EXERCISE OBJECTIVE: Every entry below is to be returned unchanged. Images are not part of the copy.

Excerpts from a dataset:
********************
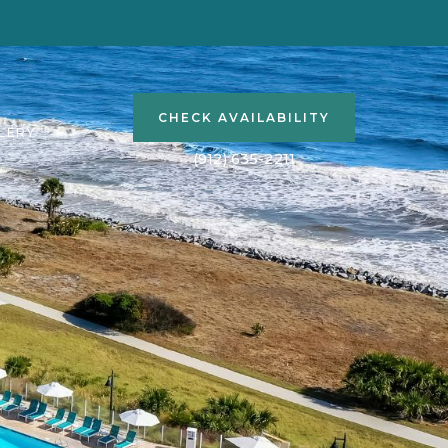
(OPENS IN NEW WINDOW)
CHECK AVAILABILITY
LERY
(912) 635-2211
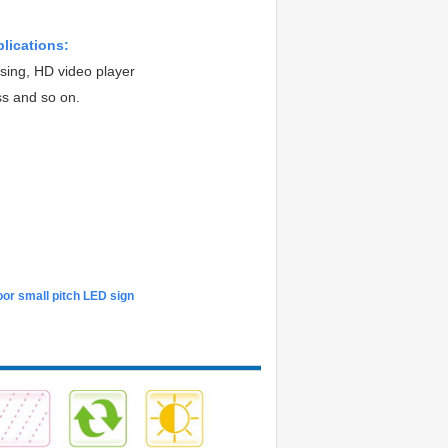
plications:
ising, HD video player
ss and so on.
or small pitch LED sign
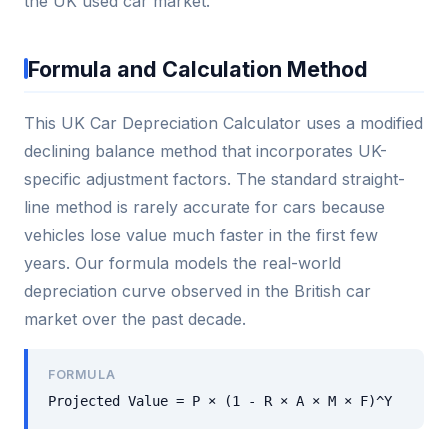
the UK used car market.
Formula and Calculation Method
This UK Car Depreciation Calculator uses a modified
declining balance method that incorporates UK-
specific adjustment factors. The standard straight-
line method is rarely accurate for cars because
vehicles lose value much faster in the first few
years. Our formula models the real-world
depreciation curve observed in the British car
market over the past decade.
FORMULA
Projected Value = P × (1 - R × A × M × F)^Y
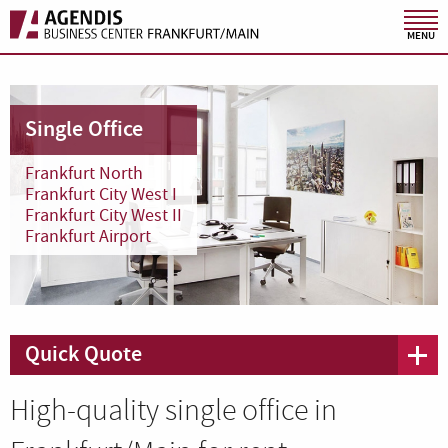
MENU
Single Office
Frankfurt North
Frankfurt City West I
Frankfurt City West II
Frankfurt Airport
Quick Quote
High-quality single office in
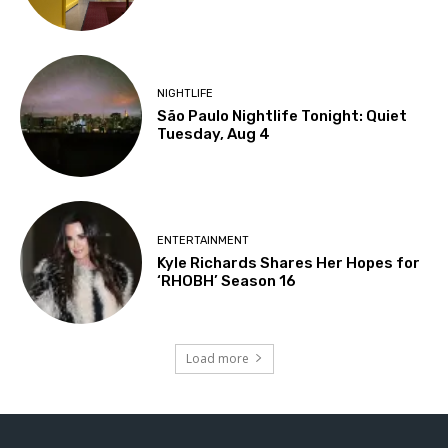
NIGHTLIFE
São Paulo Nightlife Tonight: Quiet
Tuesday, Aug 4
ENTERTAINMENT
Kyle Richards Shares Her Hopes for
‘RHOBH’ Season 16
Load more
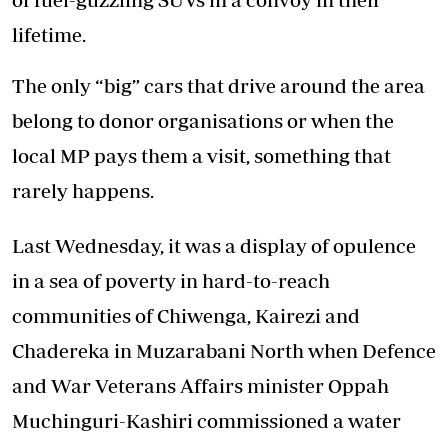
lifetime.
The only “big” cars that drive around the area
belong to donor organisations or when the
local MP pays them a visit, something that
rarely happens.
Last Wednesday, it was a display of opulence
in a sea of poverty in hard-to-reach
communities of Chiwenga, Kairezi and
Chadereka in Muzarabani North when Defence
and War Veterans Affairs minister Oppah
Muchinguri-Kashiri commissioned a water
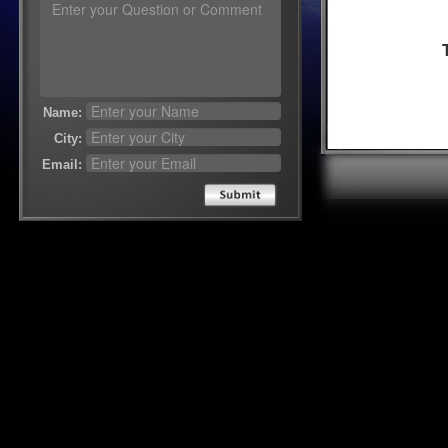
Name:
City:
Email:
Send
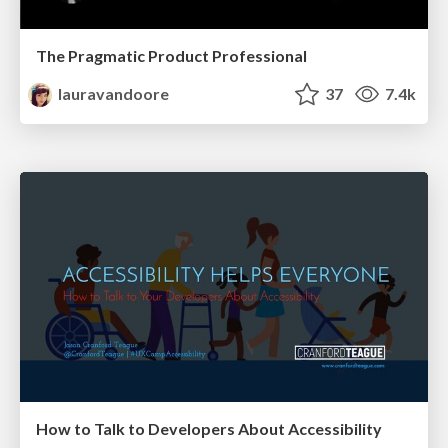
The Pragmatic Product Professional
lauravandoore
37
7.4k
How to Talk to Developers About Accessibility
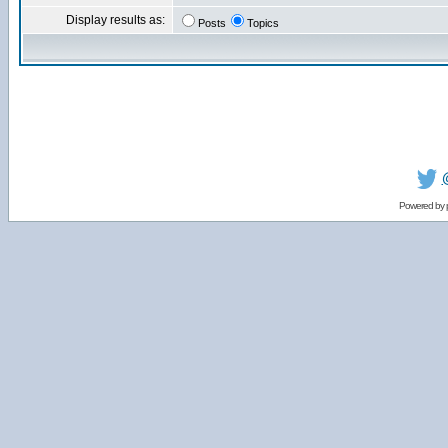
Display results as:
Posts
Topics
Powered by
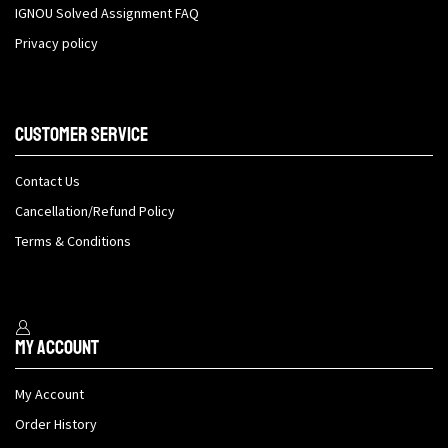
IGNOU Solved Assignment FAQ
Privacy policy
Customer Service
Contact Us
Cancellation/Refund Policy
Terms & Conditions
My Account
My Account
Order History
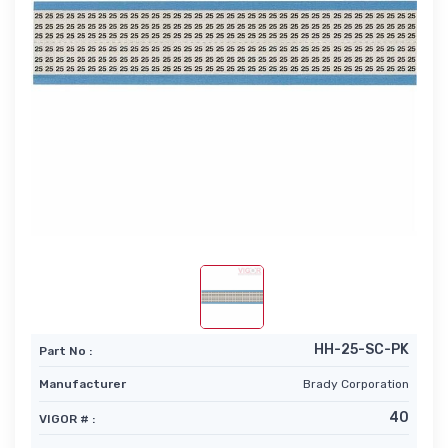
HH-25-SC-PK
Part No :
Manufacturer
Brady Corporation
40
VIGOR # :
********************
EXERCISE ANSWER:
(OPENS IN NEW WINDOW)
CHECK AVAILABILITY
LERY
(912) 635-2211
plications:
ising, HD video player
ss and so on.
or small pitch LED sign
the UK used car market.
Formula and Calculation Method
This UK Car Depreciation Calculator uses a modified
declining balance method that incorporates UK-
specific adjustment factors. The standard straight-
line method is rarely accurate for cars because
vehicles lose value much faster in the first few
years. Our formula models the real-world
depreciation curve observed in the British car
market over the past decade.
FORMULA
Projected Value = P × (1 - R × A × M × F)^Y
MENU
Single Office
Frankfurt North
Frankfurt City West I
Frankfurt City West II
Frankfurt Airport
Quick Quote
High-quality single office in
NIGHTLIFE
São Paulo Nightlife Tonight: Quiet
Tuesday, Aug 4
ENTERTAINMENT
Kyle Richards Shares Her Hopes for
‘RHOBH’ Season 16
Load more
lifetime.
The only “big” cars that drive around the area
belong to donor organisations or when the
local MP pays them a visit, something that
rarely happens.
Last Wednesday, it was a display of opulence
in a sea of poverty in hard-to-reach
communities of Chiwenga, Kairezi and
Chadereka in Muzarabani North when Defence
and War Veterans Affairs minister Oppah
Muchinguri-Kashiri commissioned a water
Name:
City:
Email:
Send
The Pragmatic Product Professional
lauravandoore
37
7.4k
How to Talk to Developers About Accessibility
Display results as:
Posts
Topics
Powered by
IGNOU Solved Assignment FAQ
Privacy policy
Customer Service
Contact Us
Cancellation/Refund Policy
Terms & Conditions
My Account
My Account
Order History
HH-25-SC-PK
Part No :
Manufacturer
Brady Corporation
40
VIGOR # :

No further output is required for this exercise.